# FEATURES EXTRACTION - ATTACK<a class="anchor" id="up"></a>

Tutte le funzioni restituiscono un DataFrame del tipo


| teamId | feature |
| --- | --- |


* [Varianza betweenness](#betweenness) 
* [Centro vs fasce](#center_sides)
* [Fluidità posizioni attaccanti](#horizontal_attack) 
* [Shot distance](#shot_distance)
* [Lanci lunghi](#long_passes)


In [1]:
import numpy as np
import pandas as pd
from scipy.spatial import distance
import pickle
import re
import warnings
import networkx as nx
warnings.filterwarnings('ignore')

In [2]:
df = pd.read_csv('clean/events_no_champions.csv')
if 'Unnamed: 0' in df.columns:
    del df['Unnamed: 0']
    
feats = pd.read_csv('clean/feats.csv')
    
display(df.head(2))
display(feats.head(2))

Unnamed: 0,eventId,subEventName,tags,playerId,matchId,eventName,teamId,matchPeriod,eventSec,subEventId,id,League,x0,y0,x1,y1,teamName,playerName,playerRole
0,8,Simple pass,1801,25413,2499719,Pass,1609,1H,2.758649,85.0,177959171,England,49,49,31.0,78.0,Arsenal,A. Lacazette,Forward
1,8,High pass,1801,370224,2499719,Pass,1609,1H,4.94685,83.0,177959172,England,31,78,51.0,75.0,Arsenal,R. Holding,Defender


Unnamed: 0,teamId,teamName
0,1609,Arsenal
1,1631,Leicester City


In [3]:
with open('clean/passes.pickle', 'rb') as fr:
    passes = pickle.load(fr)

***
***

### Varianza betweenness <a class="anchor" id="betweenness"></a>[up](#up)

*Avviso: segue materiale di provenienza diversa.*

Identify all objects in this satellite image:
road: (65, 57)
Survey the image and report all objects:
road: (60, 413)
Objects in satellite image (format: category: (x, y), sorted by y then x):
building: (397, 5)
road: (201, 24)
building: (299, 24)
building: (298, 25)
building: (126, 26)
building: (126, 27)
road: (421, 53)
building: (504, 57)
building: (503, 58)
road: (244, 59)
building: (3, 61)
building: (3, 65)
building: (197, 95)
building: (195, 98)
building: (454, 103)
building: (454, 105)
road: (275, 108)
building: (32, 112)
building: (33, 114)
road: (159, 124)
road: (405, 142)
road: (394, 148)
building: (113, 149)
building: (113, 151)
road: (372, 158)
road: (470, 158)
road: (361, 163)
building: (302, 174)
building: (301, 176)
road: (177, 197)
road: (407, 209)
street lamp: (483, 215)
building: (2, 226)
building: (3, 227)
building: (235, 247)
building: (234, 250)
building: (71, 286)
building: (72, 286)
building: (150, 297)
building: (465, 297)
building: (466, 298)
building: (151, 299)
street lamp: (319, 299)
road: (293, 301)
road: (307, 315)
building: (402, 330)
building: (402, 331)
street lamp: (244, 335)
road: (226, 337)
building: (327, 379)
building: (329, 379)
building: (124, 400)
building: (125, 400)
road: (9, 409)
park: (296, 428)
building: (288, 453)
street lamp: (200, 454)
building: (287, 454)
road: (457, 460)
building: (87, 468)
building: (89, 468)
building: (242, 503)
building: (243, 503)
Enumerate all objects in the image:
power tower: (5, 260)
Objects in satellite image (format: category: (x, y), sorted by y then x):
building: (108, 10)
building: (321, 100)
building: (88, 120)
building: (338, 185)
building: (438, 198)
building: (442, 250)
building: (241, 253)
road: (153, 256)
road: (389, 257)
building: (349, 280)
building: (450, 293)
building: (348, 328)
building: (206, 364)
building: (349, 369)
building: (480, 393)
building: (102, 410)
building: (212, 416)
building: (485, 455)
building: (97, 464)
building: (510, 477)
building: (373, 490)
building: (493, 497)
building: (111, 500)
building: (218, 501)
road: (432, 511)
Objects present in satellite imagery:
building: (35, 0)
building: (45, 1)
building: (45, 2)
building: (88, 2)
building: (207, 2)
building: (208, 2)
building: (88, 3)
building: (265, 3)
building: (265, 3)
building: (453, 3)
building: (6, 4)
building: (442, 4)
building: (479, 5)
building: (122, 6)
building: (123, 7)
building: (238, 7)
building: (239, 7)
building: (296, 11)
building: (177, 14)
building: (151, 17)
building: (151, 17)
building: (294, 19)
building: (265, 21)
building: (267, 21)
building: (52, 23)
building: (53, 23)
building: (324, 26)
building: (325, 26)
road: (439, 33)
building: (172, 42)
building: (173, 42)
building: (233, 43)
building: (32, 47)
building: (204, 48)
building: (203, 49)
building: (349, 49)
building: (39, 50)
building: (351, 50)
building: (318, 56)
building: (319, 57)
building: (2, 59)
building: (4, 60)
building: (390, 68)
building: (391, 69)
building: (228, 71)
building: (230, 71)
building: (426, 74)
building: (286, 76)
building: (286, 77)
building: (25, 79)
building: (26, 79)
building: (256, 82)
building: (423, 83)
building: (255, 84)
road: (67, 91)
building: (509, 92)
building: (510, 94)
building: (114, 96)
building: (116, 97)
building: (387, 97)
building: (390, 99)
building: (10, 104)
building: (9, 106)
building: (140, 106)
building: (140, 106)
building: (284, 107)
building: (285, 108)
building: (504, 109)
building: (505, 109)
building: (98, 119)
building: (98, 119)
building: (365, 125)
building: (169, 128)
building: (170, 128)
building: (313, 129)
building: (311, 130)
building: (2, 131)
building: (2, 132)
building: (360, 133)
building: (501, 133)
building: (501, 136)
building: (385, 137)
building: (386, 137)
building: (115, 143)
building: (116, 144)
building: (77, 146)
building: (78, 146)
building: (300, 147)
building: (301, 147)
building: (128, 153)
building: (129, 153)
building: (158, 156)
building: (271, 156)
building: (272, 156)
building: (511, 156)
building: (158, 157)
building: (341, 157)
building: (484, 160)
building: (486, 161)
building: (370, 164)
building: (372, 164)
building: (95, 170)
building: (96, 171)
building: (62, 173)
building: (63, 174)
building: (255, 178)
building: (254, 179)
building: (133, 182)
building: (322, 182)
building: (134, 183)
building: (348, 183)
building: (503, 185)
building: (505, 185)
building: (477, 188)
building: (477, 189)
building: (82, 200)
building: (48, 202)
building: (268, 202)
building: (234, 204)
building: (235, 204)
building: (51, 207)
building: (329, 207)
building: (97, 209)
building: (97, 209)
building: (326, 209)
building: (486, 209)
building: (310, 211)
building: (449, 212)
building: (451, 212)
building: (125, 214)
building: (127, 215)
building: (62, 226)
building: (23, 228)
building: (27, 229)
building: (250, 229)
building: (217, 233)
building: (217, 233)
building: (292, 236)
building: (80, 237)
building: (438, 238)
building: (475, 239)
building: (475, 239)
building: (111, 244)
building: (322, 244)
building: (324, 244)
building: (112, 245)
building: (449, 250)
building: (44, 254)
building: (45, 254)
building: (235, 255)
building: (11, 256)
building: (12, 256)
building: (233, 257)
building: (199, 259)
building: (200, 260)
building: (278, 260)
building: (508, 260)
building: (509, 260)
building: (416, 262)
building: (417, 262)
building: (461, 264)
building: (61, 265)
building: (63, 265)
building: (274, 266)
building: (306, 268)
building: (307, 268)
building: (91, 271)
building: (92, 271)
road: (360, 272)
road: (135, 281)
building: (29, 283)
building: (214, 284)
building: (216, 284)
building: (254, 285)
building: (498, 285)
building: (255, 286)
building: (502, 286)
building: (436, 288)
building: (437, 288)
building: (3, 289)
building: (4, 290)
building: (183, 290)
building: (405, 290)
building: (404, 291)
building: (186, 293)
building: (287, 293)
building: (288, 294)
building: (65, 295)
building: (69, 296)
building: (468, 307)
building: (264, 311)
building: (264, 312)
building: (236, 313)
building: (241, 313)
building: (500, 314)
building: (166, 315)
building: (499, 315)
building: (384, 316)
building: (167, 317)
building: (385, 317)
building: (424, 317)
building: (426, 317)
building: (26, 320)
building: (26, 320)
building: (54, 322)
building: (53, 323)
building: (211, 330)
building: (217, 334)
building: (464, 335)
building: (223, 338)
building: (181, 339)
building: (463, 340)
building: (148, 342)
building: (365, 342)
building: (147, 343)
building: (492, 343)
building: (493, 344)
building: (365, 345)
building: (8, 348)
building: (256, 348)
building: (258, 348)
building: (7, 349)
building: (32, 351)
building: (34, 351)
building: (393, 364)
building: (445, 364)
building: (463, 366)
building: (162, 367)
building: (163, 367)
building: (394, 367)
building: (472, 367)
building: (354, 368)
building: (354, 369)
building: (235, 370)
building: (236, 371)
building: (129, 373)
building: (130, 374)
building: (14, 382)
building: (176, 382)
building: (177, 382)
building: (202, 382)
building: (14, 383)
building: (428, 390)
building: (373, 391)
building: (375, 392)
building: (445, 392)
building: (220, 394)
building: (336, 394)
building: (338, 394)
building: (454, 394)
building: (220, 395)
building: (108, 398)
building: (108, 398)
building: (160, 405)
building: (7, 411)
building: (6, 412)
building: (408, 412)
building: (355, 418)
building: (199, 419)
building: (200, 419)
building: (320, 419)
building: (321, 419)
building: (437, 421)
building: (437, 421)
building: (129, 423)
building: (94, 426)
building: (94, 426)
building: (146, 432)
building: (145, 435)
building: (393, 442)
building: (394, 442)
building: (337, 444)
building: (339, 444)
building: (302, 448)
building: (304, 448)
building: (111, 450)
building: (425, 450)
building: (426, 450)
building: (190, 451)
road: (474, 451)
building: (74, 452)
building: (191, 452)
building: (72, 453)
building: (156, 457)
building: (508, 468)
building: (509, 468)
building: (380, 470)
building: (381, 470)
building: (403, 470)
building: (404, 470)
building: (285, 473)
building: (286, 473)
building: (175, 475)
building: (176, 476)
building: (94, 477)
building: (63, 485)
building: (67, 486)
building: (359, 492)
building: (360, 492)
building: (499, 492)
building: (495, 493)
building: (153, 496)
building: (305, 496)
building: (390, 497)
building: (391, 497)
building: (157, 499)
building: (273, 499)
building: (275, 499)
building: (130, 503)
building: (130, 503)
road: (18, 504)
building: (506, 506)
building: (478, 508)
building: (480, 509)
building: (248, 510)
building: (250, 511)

Varianza della betweenness centrality nella rete dei passaggi di una squadra.

In [4]:
def betweenness():
    
    betw = []
    for team in feats['teamId']:
        
        betw_team = []
        for match in passes[team]:
            passlist = []
            
            for chain in range(len(passes[team][match])):
                passlist += [(p['player1'], p['player2']) for p in passes[team][match][chain]]
            
            G = nx.Graph()
            G.add_edges_from(passlist)
            degree_sequence = [d for n, d in G.degree()]
            betw_team += [np.var(degree_sequence)]
        
        betw += [np.mean(betw_team)]

    betweennes = pd.DataFrame({'teamId': feats['teamId'], 'betweennes': betw})
    return betweennes


a = betweenness()
feats = pd.merge(feats, a, on = 'teamId', how = 'left')
feats.head()

Unnamed: 0,teamId,teamName,betweennes
0,1609,Arsenal,7.285386
1,1631,Leicester City,8.530305
2,1625,Manchester City,7.381291
3,1651,Brighton & Hove Albion,8.081609
4,1646,Burnley,7.395548


### Sviluppo al centro o sulle fasce <a class="anchor" id="center_sides"></a>[up](#up)

Proporzione di `key passes` e `assist` realizzati al centro (`33 < y < 66`) oppure sulle fasce.

In [5]:
ids = '301|302'

def center_side(df):
    tmp = df.loc[(df['eventName'] == 'Pass') & (df['tags'].str.contains('301|302')),]
    tmp['center_side'] = 0
    tmp.loc[((tmp['y0'] > 33) & (tmp['y0'] < 66)), 'center_side'] = 1
    
    tmp = tmp[['teamId','center_side']].groupby('teamId').mean().reset_index()
    
    return tmp

a = center_side(df)
feats = pd.merge(feats, a, on = 'teamId', how = 'left')
feats.head()

Unnamed: 0,teamId,teamName,betweennes,center_side
0,1609,Arsenal,7.285386,0.317708
1,1631,Leicester City,8.530305,0.27027
2,1625,Manchester City,7.381291,0.300493
3,1651,Brighton & Hove Albion,8.081609,0.146341
4,1646,Burnley,7.395548,0.177778


### Fluidità posizioni attaccanti <a class="anchor" id="horizontal_attack"></a>[up](#up)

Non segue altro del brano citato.